For three mornings in the week therefore, Pollyooly, taking the Lump with her, went to Madame Correlli's dancing class in Soho; and thanks to her active early life at Muttle Deeping, was esteemed by that accomplished lady one of her most promising pupils. It is no wonder that Pollyooly and her young friend and fiancé Lord Ronald Ricksborough, the heir of the Duke of Osterley, looked forward with confidence to the day when she should be a shining light of musical comedy and the proper wife for a British nobleman.

Madame Correlli read the Honourable John Ruffin's note with indulgence, accepted the excuse, and set Pollyooly to work.

Pollyooly was disinclined to make friends, close friends, of the other little girls in her class. She was indeed very civil to them, like the well-mannered child she was; but they did not greatly attract her. Belonging to hard-working, dancing families, they talked a great deal in their high-pitched, twanging voices about their friends and relations who danced at the Varolium, Panjandrum, and other music halls, friends of whom, since she herself aspired to higher things, Pollyooly had but a poor opinion. Moreover, many of them powdered their little faces, penciled their eyebrows, and deepened the roses in their cheeks with rose-carmine or rouge; and to Pollyooly, a daughter of Muttle Deeping, these practices were repugnant.

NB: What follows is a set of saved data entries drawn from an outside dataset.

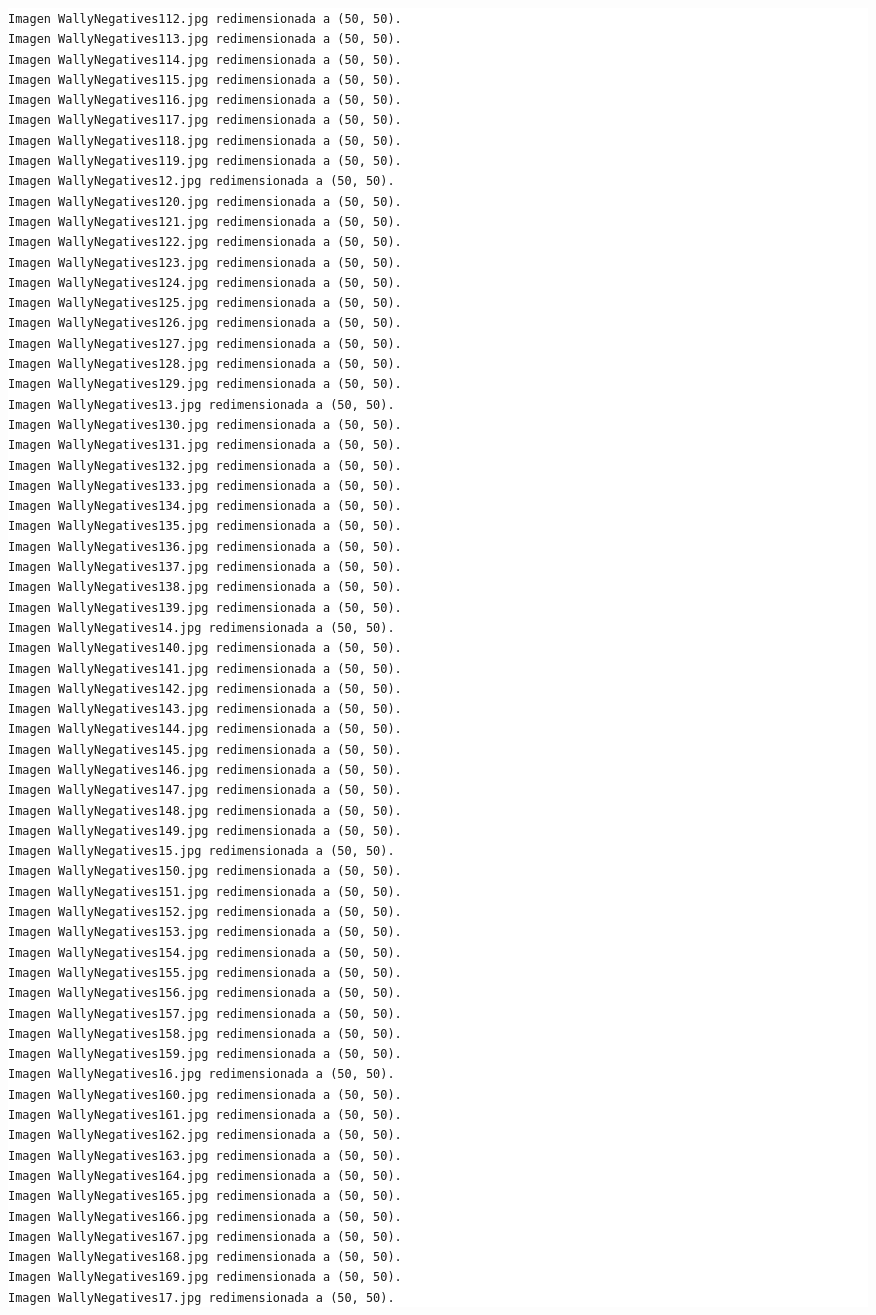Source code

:     Imagen WallyNegatives112.jpg redimensionada a (50, 50).
    Imagen WallyNegatives113.jpg redimensionada a (50, 50).
    Imagen WallyNegatives114.jpg redimensionada a (50, 50).
    Imagen WallyNegatives115.jpg redimensionada a (50, 50).
    Imagen WallyNegatives116.jpg redimensionada a (50, 50).
    Imagen WallyNegatives117.jpg redimensionada a (50, 50).
    Imagen WallyNegatives118.jpg redimensionada a (50, 50).
    Imagen WallyNegatives119.jpg redimensionada a (50, 50).
    Imagen WallyNegatives12.jpg redimensionada a (50, 50).
    Imagen WallyNegatives120.jpg redimensionada a (50, 50).
    Imagen WallyNegatives121.jpg redimensionada a (50, 50).
    Imagen WallyNegatives122.jpg redimensionada a (50, 50).
    Imagen WallyNegatives123.jpg redimensionada a (50, 50).
    Imagen WallyNegatives124.jpg redimensionada a (50, 50).
    Imagen WallyNegatives125.jpg redimensionada a (50, 50).
    Imagen WallyNegatives126.jpg redimensionada a (50, 50).
    Imagen WallyNegatives127.jpg redimensionada a (50, 50).
    Imagen WallyNegatives128.jpg redimensionada a (50, 50).
    Imagen WallyNegatives129.jpg redimensionada a (50, 50).
    Imagen WallyNegatives13.jpg redimensionada a (50, 50).
    Imagen WallyNegatives130.jpg redimensionada a (50, 50).
    Imagen WallyNegatives131.jpg redimensionada a (50, 50).
    Imagen WallyNegatives132.jpg redimensionada a (50, 50).
    Imagen WallyNegatives133.jpg redimensionada a (50, 50).
    Imagen WallyNegatives134.jpg redimensionada a (50, 50).
    Imagen WallyNegatives135.jpg redimensionada a (50, 50).
    Imagen WallyNegatives136.jpg redimensionada a (50, 50).
    Imagen WallyNegatives137.jpg redimensionada a (50, 50).
    Imagen WallyNegatives138.jpg redimensionada a (50, 50).
    Imagen WallyNegatives139.jpg redimensionada a (50, 50).
    Imagen WallyNegatives14.jpg redimensionada a (50, 50).
    Imagen WallyNegatives140.jpg redimensionada a (50, 50).
    Imagen WallyNegatives141.jpg redimensionada a (50, 50).
    Imagen WallyNegatives142.jpg redimensionada a (50, 50).
    Imagen WallyNegatives143.jpg redimensionada a (50, 50).
    Imagen WallyNegatives144.jpg redimensionada a (50, 50).
    Imagen WallyNegatives145.jpg redimensionada a (50, 50).
    Imagen WallyNegatives146.jpg redimensionada a (50, 50).
    Imagen WallyNegatives147.jpg redimensionada a (50, 50).
    Imagen WallyNegatives148.jpg redimensionada a (50, 50).
    Imagen WallyNegatives149.jpg redimensionada a (50, 50).
    Imagen WallyNegatives15.jpg redimensionada a (50, 50).
    Imagen WallyNegatives150.jpg redimensionada a (50, 50).
    Imagen WallyNegatives151.jpg redimensionada a (50, 50).
    Imagen WallyNegatives152.jpg redimensionada a (50, 50).
    Imagen WallyNegatives153.jpg redimensionada a (50, 50).
    Imagen WallyNegatives154.jpg redimensionada a (50, 50).
    Imagen WallyNegatives155.jpg redimensionada a (50, 50).
    Imagen WallyNegatives156.jpg redimensionada a (50, 50).
    Imagen WallyNegatives157.jpg redimensionada a (50, 50).
    Imagen WallyNegatives158.jpg redimensionada a (50, 50).
    Imagen WallyNegatives159.jpg redimensionada a (50, 50).
    Imagen WallyNegatives16.jpg redimensionada a (50, 50).
    Imagen WallyNegatives160.jpg redimensionada a (50, 50).
    Imagen WallyNegatives161.jpg redimensionada a (50, 50).
    Imagen WallyNegatives162.jpg redimensionada a (50, 50).
    Imagen WallyNegatives163.jpg redimensionada a (50, 50).
    Imagen WallyNegatives164.jpg redimensionada a (50, 50).
    Imagen WallyNegatives165.jpg redimensionada a (50, 50).
    Imagen WallyNegatives166.jpg redimensionada a (50, 50).
    Imagen WallyNegatives167.jpg redimensionada a (50, 50).
    Imagen WallyNegatives168.jpg redimensionada a (50, 50).
    Imagen WallyNegatives169.jpg redimensionada a (50, 50).
    Imagen WallyNegatives17.jpg redimensionada a (50, 50).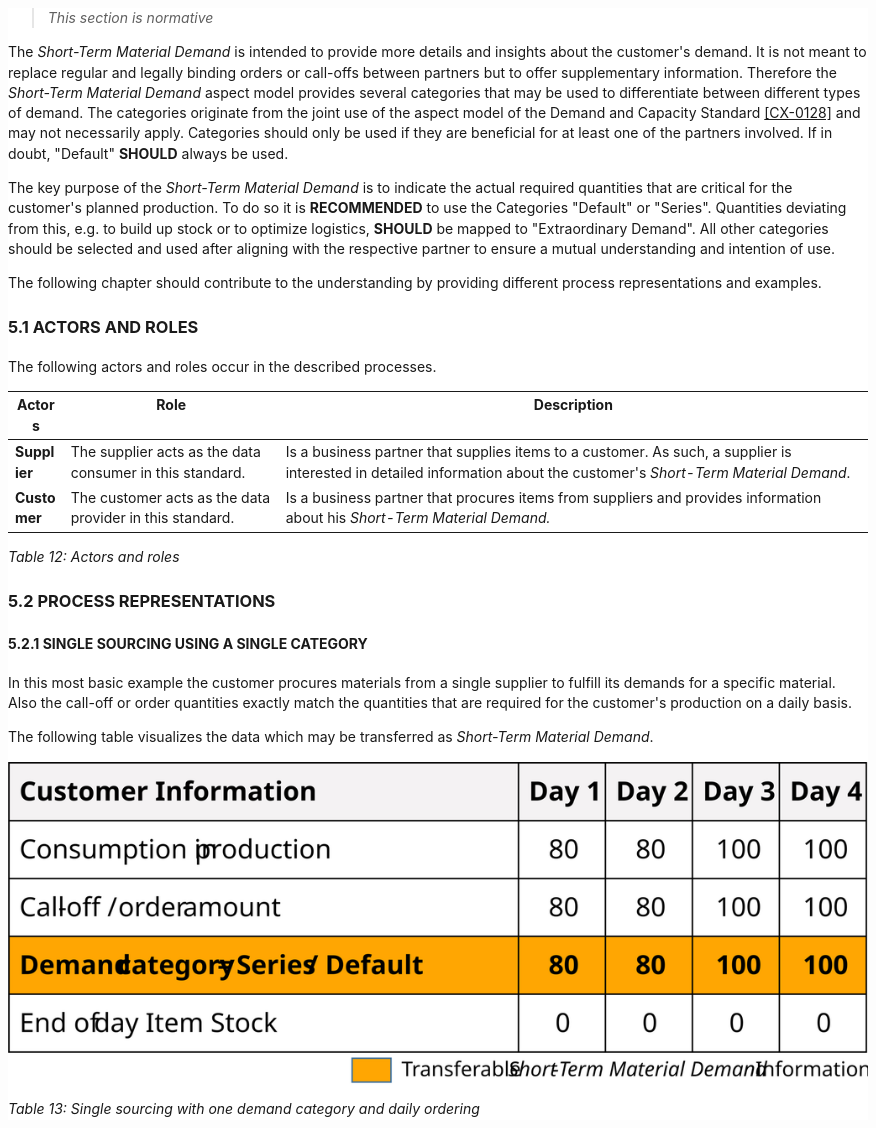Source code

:> *This section is normative*

The *Short-Term Material Demand* is intended to provide more details and insights about the
customer's demand. It is not meant to replace regular and legally binding orders or call-offs
between partners but to offer supplementary information. Therefore the *Short-Term Material
Demand* aspect model provides several categories that may be used to differentiate between
different types of demand. The categories originate from the joint use of the aspect model of the
Demand and Capacity Standard [[CX-0128]](#61-normative-references) and may not necessarily apply. Categories should only
be used if they are beneficial for at least one of the partners involved. If in doubt, "Default" **SHOULD**
always be used.

The key purpose of the *Short-Term Material Demand* is to indicate the actual required quantities
that are critical for the customer's planned production. To do so it is **RECOMMENDED** to use the
Categories "Default" or "Series". Quantities deviating from this, e.g. to build up stock or to
optimize logistics, **SHOULD** be mapped to "Extraordinary Demand". All other categories should be
selected and used after aligning with the respective partner to ensure a mutual understanding and
intention of use.

The following chapter should contribute to the understanding by providing different process
representations and examples.

### 5.1 ACTORS AND ROLES

The following actors and roles occur in the described processes.

| **Actors** | **Role** | **Description** |
| --- | --- | --- |
| **Supplier** | The supplier acts as the data consumer in this standard. | Is a business partner that supplies items to a customer. As such, a supplier is interested in detailed information about the customer's *Short-Term Material Demand*.  |
| **Customer** | The customer acts as the data provider in this standard. | Is a business partner that procures items from suppliers and provides information about his *Short-Term Material Demand.* |

*Table 12: Actors and roles*

### 5.2 PROCESS REPRESENTATIONS

#### 5.2.1 SINGLE SOURCING USING A SINGLE CATEGORY

In this most basic example the customer procures materials from a single supplier to fulfill its
demands for a specific material. Also the call-off or order quantities exactly match the quantities
that are required for the customer's production on a daily basis.

The following table visualizes the data which may be transferred as *Short-Term Material Demand*.

![Table 13: Single sourcing with one demand category and daily ordering](./assets/Table_13.svg)
*Table 13: Single sourcing with one demand category and daily ordering*
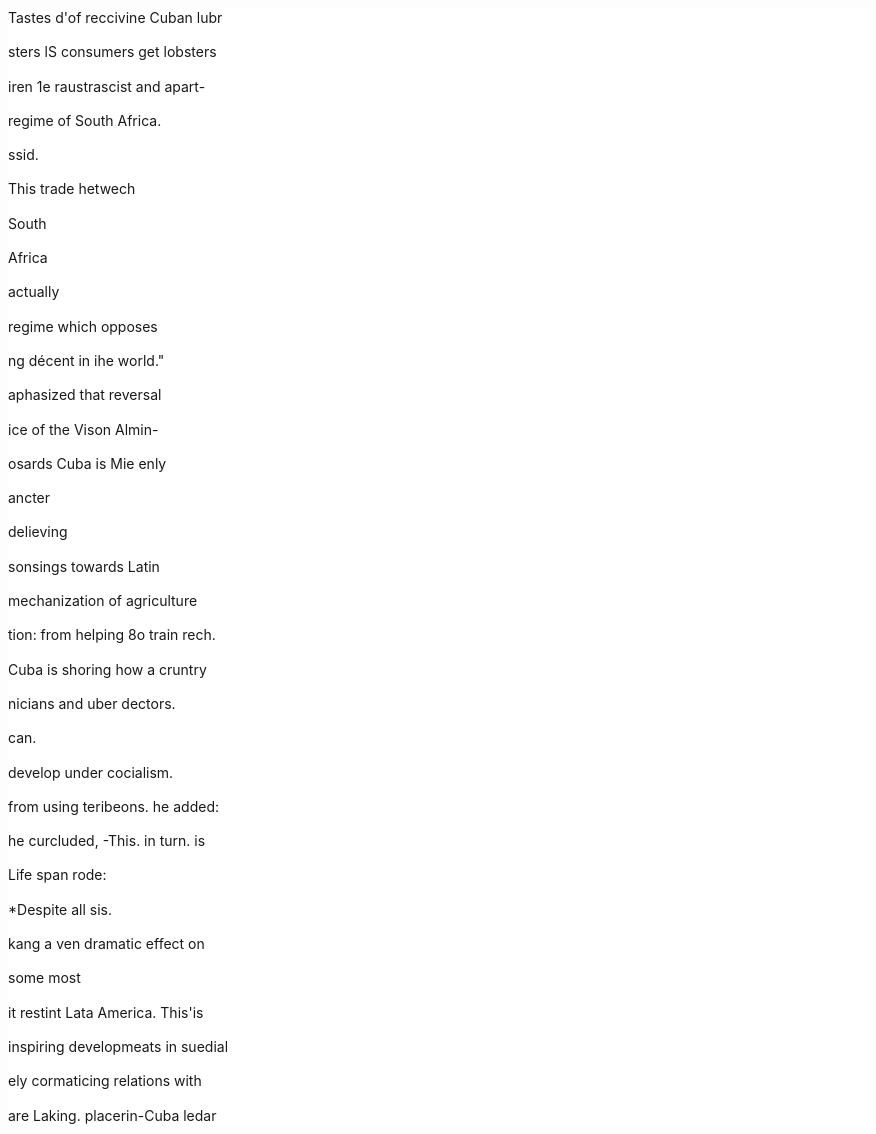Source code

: Tastes d'of reccivine Cuban lubr

sters lS consumers get lobsters

iren 1e raustrascist and apart-

regime of South Africa.

ssid.

This trade hetwech

South

Africa

actually

regime which opposes

ng décent in ihe world."

aphasized that reversal

ice of the Vison Almin-

osards Cuba is Mie enly

ancter

delieving

sonsings towards Latin

mechanization of agriculture

tion: from helping 8o train rech.

Cuba is shoring how a cruntry

nicians and uber dectors.

can.

develop under cocialism.

from using teribeons. he added:

he curcluded, -This. in turn. is

Life span rode:

*Despite all sis.

kang a ven dramatic effect on

some most

it restint Lata America. This'is

inspiring developmeats in suedial

ely cormaticing relations with

are Laking. placerin-Cuba ledar
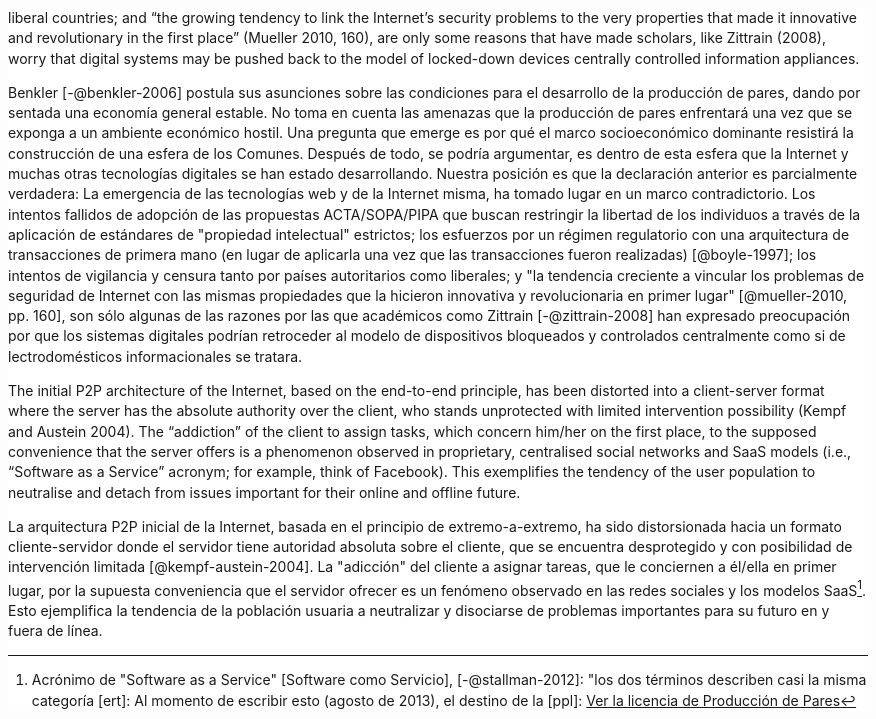 liberal countries; and “the growing tendency to link the Internet’s
security problems to the very properties that made it innovative and
revolutionary in the first place” (Mueller 2010, 160), are only some
reasons that have made scholars, like Zittrain (2008), worry that
digital systems may be pushed back to the model of locked-down devices
centrally controlled information appliances.

Benkler [-@benkler-2006] postula sus asunciones sobre las condiciones
para el desarrollo de la producción de pares, dando por sentada una
economía general estable.  No toma en cuenta las amenazas que la
producción de pares enfrentará una vez que se exponga a un ambiente
económico hostil.  Una pregunta que emerge es por qué el marco
socioeconómico dominante resistirá la construcción de una esfera de
los Comunes.  Después de todo, se podría argumentar, es dentro de esta
esfera que la Internet y muchas otras tecnologías digitales se han
estado desarrollando.  Nuestra posición es que la declaración anterior
es parcialmente verdadera:  La emergencia de las tecnologías web y
de la Internet misma, ha tomado lugar en un marco contradictorio.
Los intentos fallidos de adopción de las propuestas ACTA/SOPA/PIPA
que buscan restringir la libertad de los individuos a través de
la aplicación de estándares de "propiedad intelectual" estrictos;
los esfuerzos por un régimen regulatorio con una arquitectura de
transacciones de primera mano (en lugar de aplicarla una vez que
las transacciones fueron realizadas) [@boyle-1997]; los intentos de
vigilancia y censura tanto por países autoritarios como liberales; y "la
tendencia creciente a vincular los problemas de seguridad de Internet
con las mismas propiedades que la hicieron innovativa y revolucionaria
en primer lugar" [@mueller-2010, pp. 160], son sólo algunas de las
razones por las que académicos como Zittrain [-@zittrain-2008] han
expresado preocupación por que los sistemas digitales podrían retroceder
al modelo de dispositivos bloqueados y controlados centralmente como
si de lectrodomésticos informacionales se tratara.


The initial P2P architecture of the Internet, based on the end-to-end
principle, has been distorted into a client-server format where
the server has the absolute authority over the client, who stands
unprotected with limited intervention possibility (Kempf and Austein
2004).  The “addiction” of the client to assign tasks, which concern
him/her on the first place, to the supposed convenience that the server
offers is a phenomenon observed in proprietary, centralised social
networks and SaaS models (i.e., “Software as a Service” acronym; for
example, think of Facebook). This exemplifies the tendency of the user
population to neutralise and detach from issues important for their
online and offline future.

La arquitectura P2P inicial de la Internet, basada en el principio de
extremo-a-extremo, ha sido distorsionada hacia un formato
cliente-servidor donde el servidor tiene autoridad absoluta sobre el
cliente, que se encuentra desprotegido y con posibilidad de intervención
limitada [@kempf-austein-2004].  La "adicción" del cliente a asignar
tareas, que le conciernen a él/ella en primer lugar, por la supuesta
conveniencia que el servidor ofrecer es un fenómeno observado en las
redes sociales y los modelos SaaS[^SaaS].  Esto ejemplifica la tendencia
de la población usuaria a neutralizar y disociarse de problemas
importantes para su futuro en y fuera de línea.


[^SaaS]: Acrónimo de "Software as a Service" \[Software como Servicio\],
[-@stallman-2012]: "los dos términos describen casi la misma categoría
[ert]: Al momento de escribir esto (agosto de 2013), el destino de la
[ppl]: [Ver la licencia de Producción de Pares](http://endefensadelsl.org/ppl_deed_es.html)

But she had formed one friendship among them, a friendship born of her protective instinct, with Millicent Saunders, a frail, pale wisp of a child, whose black eyes looked very big indeed in her thin face, framed in a mass of black hair. The other pupils were apt to look down on Millicent, because, though few of them ran to finery, Millicent was shabby indeed. Pollyooly was quite unaffected by this, for in the days when she had lived in the dreadful fear that she and the Lump might be driven by necessity into the workhouse, she had gone shabby herself. She knew that Millicent's mother, who had once been a dancer, was now a charwoman, often out of work, and in feeble health. It was Millicent's perpetual complaint that she herself was so slow growing up to the age at which she would be earning money and supporting her ailing mother. Down the vista of the future she saw a splendid vision in which her mother should always have a bloater with her tea. To Pollyooly Millicent always looked hungry.

It was Millicent's great pleasure to sit with the Lump on her knee in the intervals of their work, mothering him as long as he would suffer it; and it was her privilege to take his left hand as Pollyooly led him from Soho, across the dangerous crossings to the safe stretch of the embankment from Charing-Cross to the Temple. As they went Pollyooly and Millicent talked of the price of provisions and the trials of housekeeping.

But for the whole week before Pollyooly's trip to Devon Millicent had not been to the class. Pollyooly enquired and Madame Correlli enquired the reason for her absence, but none of the other pupils could tell them. It was now ten days since Pollyooly had seen her, and she was feeling anxious indeed about her.

Then, after the class was over, as she was leading the Lump down St. Martin's Lane on their way to the embankment he projected an arm and broke his placid and perpetual silence with one of his rare, but pregnant grunts. Pollyooly looked where he pointed, saw Millicent on the island in the middle of the roadway, and called to her.

Millicent turned her head and looked at them with somewhat dazed eyes. Her face did not as usual light up at the sight of the Lump. She crossed the road to them feebly.

"How are you? Why haven't you come to the classes for so long?" said Pollyooly.

"Mother's dead," said Millicent dully; and her big eyes which had been so dull, shone suddenly bright with tears.